* _Stated problem 1_: In the backup-buffer-copy message, on what date did rms add the loop?
* _Stated problem 2_: Resume the backup-buffer-copy message after its final line.

* _Text block_:
Start

I know no more than it says in the comment. rms added the loop
20050423, copied from make-temp-file I think. I think looping makes
more sense in that context, not sure it makes any sense in this
context. I'll ask on emacs-devel. But if what it says in the existing
comment is possible, then I guess we would actually need something
like this:
*** files.el 8 Aug 2007 14:06:01 -0000 1.896.2.15
--- files.el 21 Aug 2007 21:26:02 -0000
***************
*** 3120,3126 ****
(file-error nil))))))
(defun backup-buffer-copy (from-name to-name modes)
! (let ((umask (default-file-modes)))
(unwind-protect
(progn
;; Create temp files with strict access rights. It's easy to
--- 3120,3131 ----
(file-error nil))))))
(defun backup-buffer-copy (from-name to-name modes)
! (let ((umask (default-file-modes))
! (dir (or (file-name-directory to-name)
! default-directory)))
! ;; Can't delete or create files in a read-only directory.
! (unless (file-writable-p dir)
! (signal 'file-error (list "Directory is not writable" dir)))
(unwind-protect
(progn
;; Create temp files with strict access rights. It's easy to
***************
*** 3129,3134 ****
--- 3134,3144 ----
(set-default-file-modes ?\700)
(while (condition-case ()
(progn
+ ;; If we allow for the possibility of something
+ ;; creating the file between delete and copy
+ ;; (below), we must also allow for the
+ ;; possibility of something deleting it between
+ ;; a file-exists-p check and a delete.
(condition-case nil
(delete-file to-name)
(file-error nil))
***************
*** 3137,3142 ****
--- 3147,3154 ----
(file-already-exists t))
;; The file was somehow created by someone else between
;; `delete-file' and `copy-file', so let's try again.

End

* _Data listing_:
Start

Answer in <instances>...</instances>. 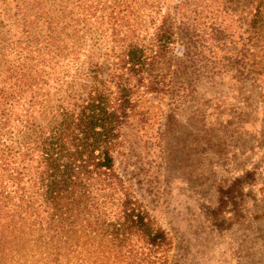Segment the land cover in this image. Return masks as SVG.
I'll list each match as a JSON object with an SVG mask.
<instances>
[{
    "label": "trees",
    "instance_id": "obj_1",
    "mask_svg": "<svg viewBox=\"0 0 264 264\" xmlns=\"http://www.w3.org/2000/svg\"><path fill=\"white\" fill-rule=\"evenodd\" d=\"M185 1L0 0V264L167 263L170 239L114 154L141 91L176 85L157 77L175 25L193 31ZM263 7L232 68L251 83L264 76Z\"/></svg>",
    "mask_w": 264,
    "mask_h": 264
},
{
    "label": "rangeland",
    "instance_id": "obj_2",
    "mask_svg": "<svg viewBox=\"0 0 264 264\" xmlns=\"http://www.w3.org/2000/svg\"><path fill=\"white\" fill-rule=\"evenodd\" d=\"M257 3L185 1L192 50L177 23L157 77L176 85L142 90L120 129L115 169L167 233L166 264H264V76L251 83L232 69L239 37L256 42Z\"/></svg>",
    "mask_w": 264,
    "mask_h": 264
}]
</instances>
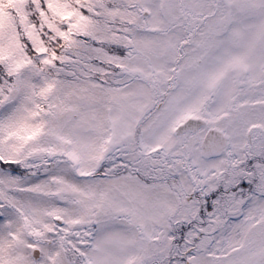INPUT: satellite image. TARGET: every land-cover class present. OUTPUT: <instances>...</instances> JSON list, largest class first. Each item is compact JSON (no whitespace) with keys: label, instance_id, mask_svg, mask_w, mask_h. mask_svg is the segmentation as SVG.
<instances>
[{"label":"snow or ice","instance_id":"snow-or-ice-1","mask_svg":"<svg viewBox=\"0 0 264 264\" xmlns=\"http://www.w3.org/2000/svg\"><path fill=\"white\" fill-rule=\"evenodd\" d=\"M0 264H264V0H0Z\"/></svg>","mask_w":264,"mask_h":264}]
</instances>
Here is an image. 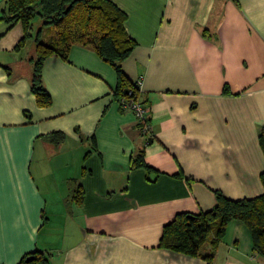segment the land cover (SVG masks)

End

* _Task result 1_: 20050423

* _Task result 2_:
+ ;; FIXME does that every actually happen in practice?
+ ;; This is a potential infloop, which seems bad...
nil))
Good question. Especially since this recreates FILE~ every time.
I can think of at least two scenarios where this could be a problem:
1. The dir is not writable, but the backup file is.
Here the current behaviour will loop and even with the suggested fix
it will fall back to ~/%backup%~ unnecessarily.
2. The backup file is a hard link at should remain such.
This could be wanted in cases where the primary file is a hard link
as well. Don't know how backup-by-rename would handle this.
I originally assumed that emacs would try backup-buffer-copy only after
figuring out that it could not write to the existing backup file, but it
seems I was wrong there, at least if I read backup-buffer correctly.
So I think we want both, first try to reuse the backup file, which
copy-file with ok-if-exists set to t seems to do well. If that fails, we
can assume the file exists, but we are not allowed to write it, so maybe
we can delete it and create it anew. For this we ned the delete followed
by a copy.
Whether we should do any looping in case something goes wrong is another
question. Another process touching the same file just at the critical
moment should be rare situations. I think having the backup fall back
instead of risking a loop would be acceptable in these cases. An
alternative might be to retry a fixed number of times, say 10, and
assume some permanent problem in the logic if we still don't succeed.
Problem is that this approach might bugs go unnoticed more easily, but
with all those different systems out there, there might always be a
combination that we didn't foresee, so a sane default there might be
worth it.
Greetings,
Martin von Gagern
This seems a good idea, as deleting a backup file we won't be able to
recreate would be a bad move. However I guess there are filesystems out
there where a file might be undeletable even if its directory is
writable. So be careful about assumptions. You should still be careful
about exception handling later on.
> + ;; If we allow for the possibility of something
> + ;; creating the file between delete and copy
> + ;; (below), we must also allow for the
> + ;; possibility of something deleting it between
> + ;; a file-exists-p check and a delete.
> (condition-case nil
> (delete-file to-name)
> (file-error nil))
You left the possible cause for the loop in place, again relying on
catching an error in the normal course of events when there is no
backup. I can see your point, but I still think this is dangerous.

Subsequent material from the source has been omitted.